Opinion polls suggest Marine Le Pen is likely to make it to the second round of 2017 presidential elections, although she is not predicted to win.
The National Front also made significant gains in local elections last month, polling 25% of votes in the first round.
'Wise move'
Mr Le Pen said his 25-year-old granddaughter Marion Marechal-Le Pen - Ms Le Pen's niece - would be the best person to stand in his place.
"If she accepts, I think she would head a very good list [of candidates]. She is certainly the best, I am not going to say after me, but she is," he told the newspaper's weekly magazine.
Mr Le Pen, who is honorary president of the party, is to publish a statement later on Monday to confirm his intentions regarding the election, the newspaper reports.

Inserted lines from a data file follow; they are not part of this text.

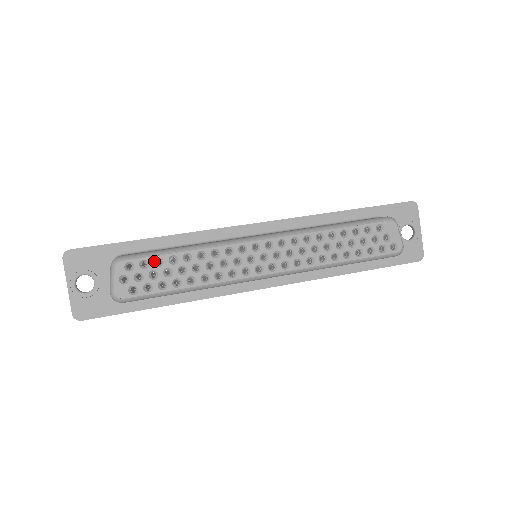
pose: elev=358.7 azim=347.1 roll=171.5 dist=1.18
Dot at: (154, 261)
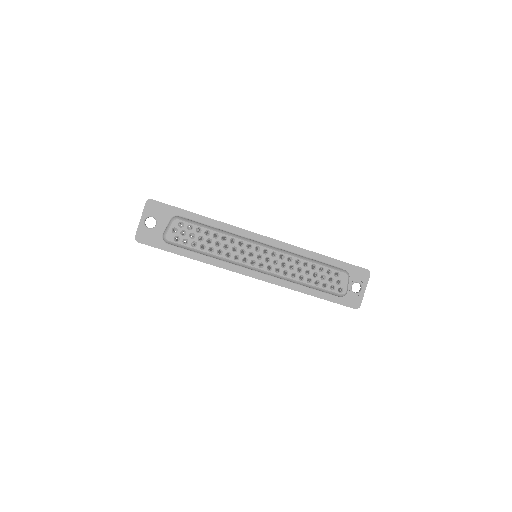
Dot at: (196, 228)
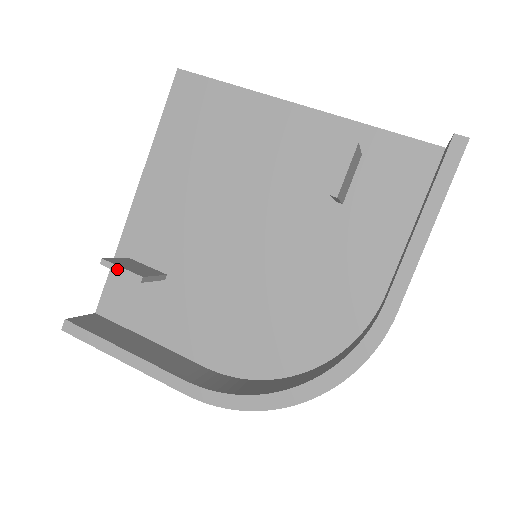
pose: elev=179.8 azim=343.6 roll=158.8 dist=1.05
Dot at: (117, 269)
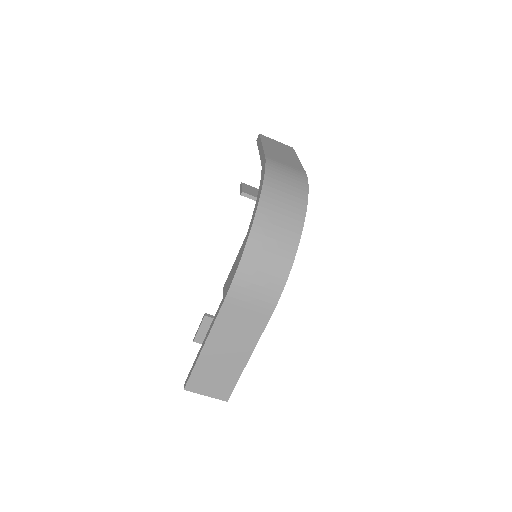
Dot at: (198, 330)
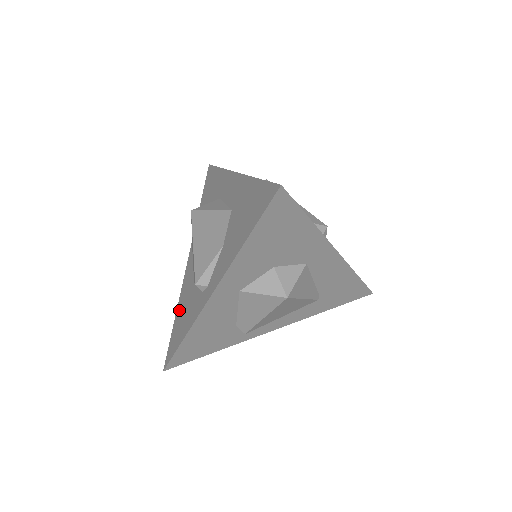
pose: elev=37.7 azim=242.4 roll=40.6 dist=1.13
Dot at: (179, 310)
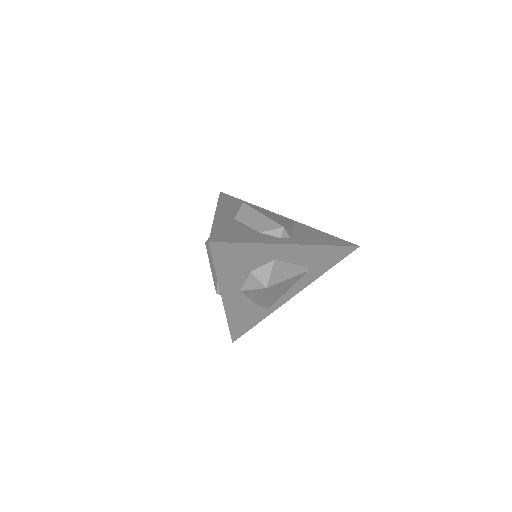
Dot at: occluded
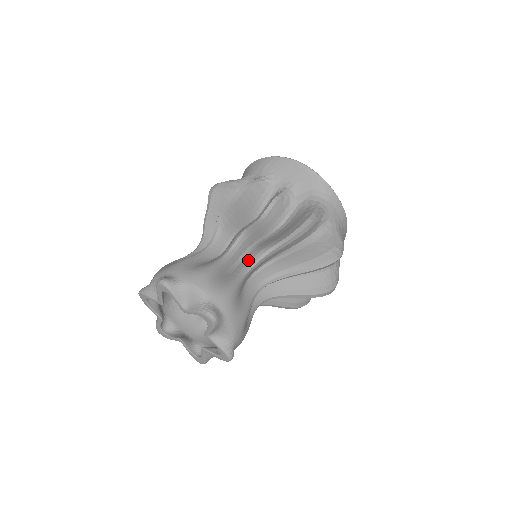
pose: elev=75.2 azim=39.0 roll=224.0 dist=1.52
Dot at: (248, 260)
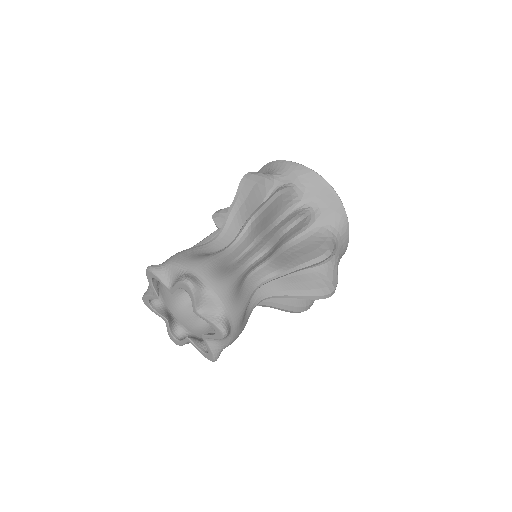
Dot at: (262, 275)
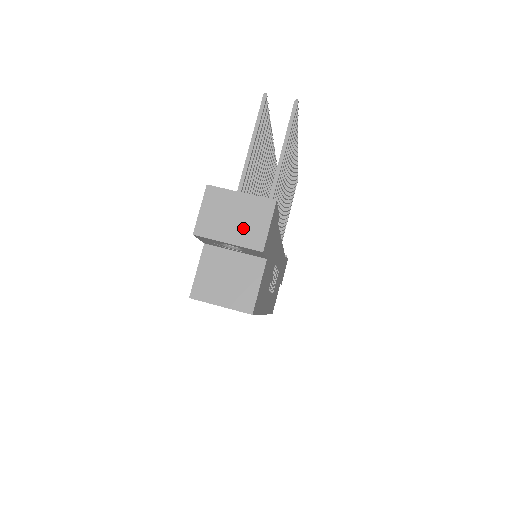
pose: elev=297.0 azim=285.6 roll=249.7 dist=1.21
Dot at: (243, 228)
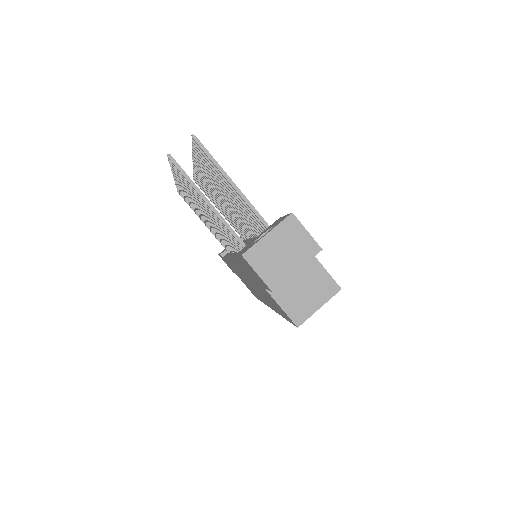
Dot at: (295, 252)
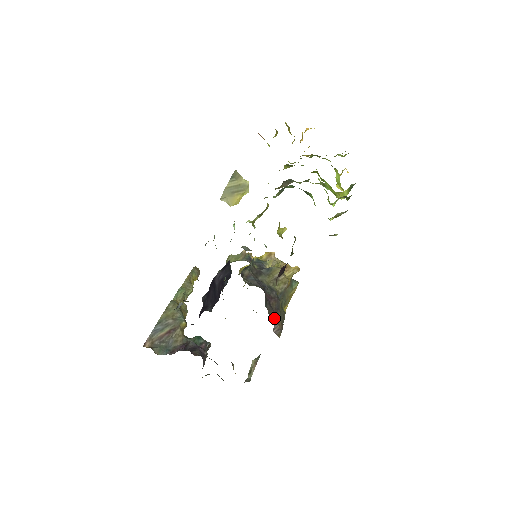
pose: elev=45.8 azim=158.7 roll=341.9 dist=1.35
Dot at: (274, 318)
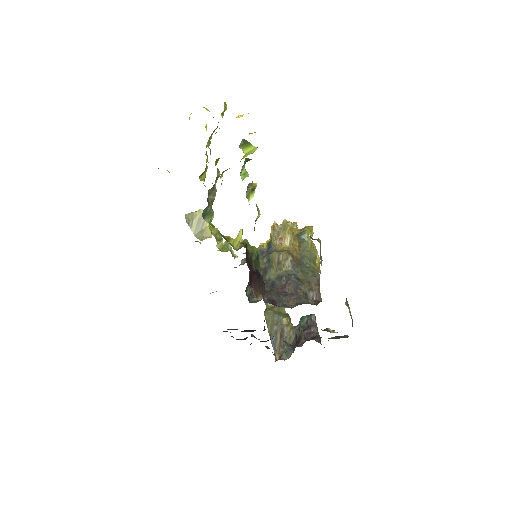
Dot at: (298, 300)
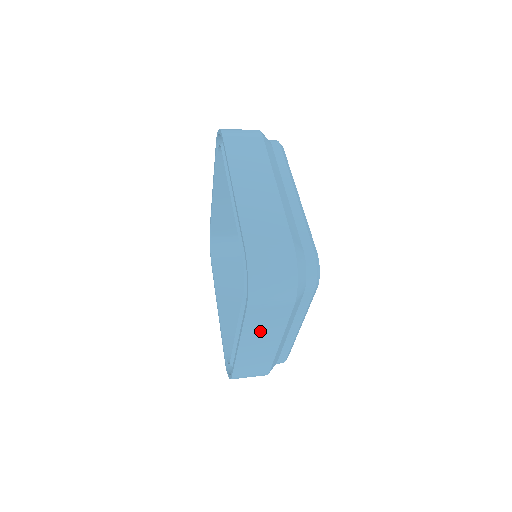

Analysis: Lucy Williamson, BBC News, Paris
It is the Greek drama of French politics; the political family, so long attacked from outside, now turning on each other in the full glare of public life.
Whether or not it will prove to be full political parricide is still unknown, but the announcement by Jean-Marie Le Pen that he is withdrawing his candidacy from December's polls is, at the very least, an acknowledgement that his place in the party he founded is not what it was.
But Jean-Marie's influence has long been on the wane. Despite being honorary president of the party, decisions on its direction and personnel are made without him, and a poll this month by Odoxa found that almost 90% of Front National supporters believe it is time for Jean-Marie to withdraw from political life.
The poll also suggests that the party's image would be vastly improved if he were to be ejected. But the question for his daughter now is whether the electoral benefits of political parricide will outweigh the impact of a public feud.
Whatever his future role in the Front National might be, Jean-Marie Le Pen has never been one for keeping his views to himself.
He is currently an MEP and a regional councillor for the Paca region.
The party's vice-president, Florian Philippot, described Mr Le Pen's decision as as a "wise" one.
Ms Le Pen has tried to rid the party of its racist image, the BBC's Lucy Williamson in Paris reports.
Last week's defence by Mr Le Pen of his description of the Holocaust as "a detail" of World War Two prompted Ms Le Pen to say she would block his candidacy in the December polls and to demand that his role in the party be discussed at a meeting of party executives on Friday.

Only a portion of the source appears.